On Wed, 23 Jul 1997, George Spagna wrote:


It's usually a good idea to beware anyone with an admitted agenda.
It's an even better idea to be aware of hidden agendas when reading
research results or even popularizations.

Gould is a worthy popularizer of science - but as shameless a
self-promoter as
ever strutted the stage.


I thought that he was being a bit thin-skinned, also.



Meanwhile I open up my July copy of Physics Today, and find a
sidebar by Rober Austin indicating that "Having lived with biologists and
biochemists for a number of years, I know damn well that many of them
can't reason their way out of a paper bag, and that they really need the
analytic and experimental gifts of good physicists to help in the really
major conceptual logjams that are facing modern biology."

Gee - I know some fellow physicists and astronomers who could also benefit
from those gifts.

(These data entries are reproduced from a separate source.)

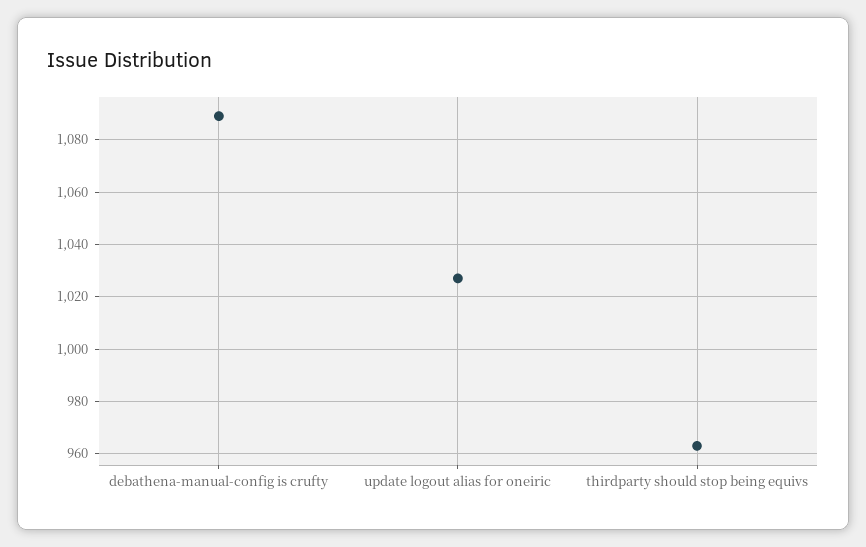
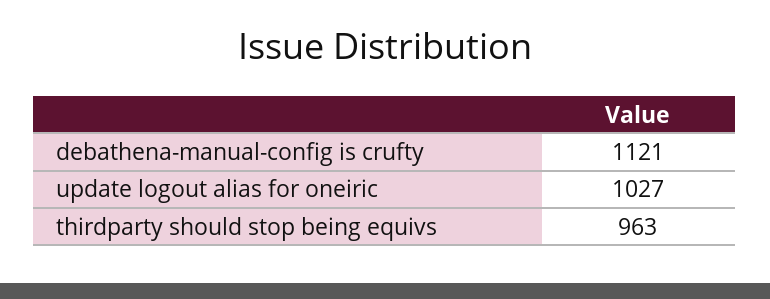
  {
-   "debathena-manual-config is crufty": 1090,
+   "debathena-manual-config is crufty": 1121,
    "update logout alias for oneiric": 1027,
    "thirdparty should stop being equivs": 963
  }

The disciplines are not well-served by this kind of
sniping!

I totally agree here. This sort of statement only serves to
encourage the same sort of actions that Gould has taken.

Why rank the sciences? Surely there are contributions to understanding
from all of these various perspectives. More important to help instill in
your students a sense of skeptical wonder at the universe around them, and
a conviction that understanding is within their grasp. Help them to see
the difference between science and pseudo-science, help them to see science
as a human activity rather than as a set of cold, dry factoids to be memorized.


I could not help but think while reading Parsegian's response to
Austin's sidebar, that perhaps those "scary smart catalogers" in biology
might have been of some great help about 1968 when that zoo of
"elementary particles" was expanding rapidly.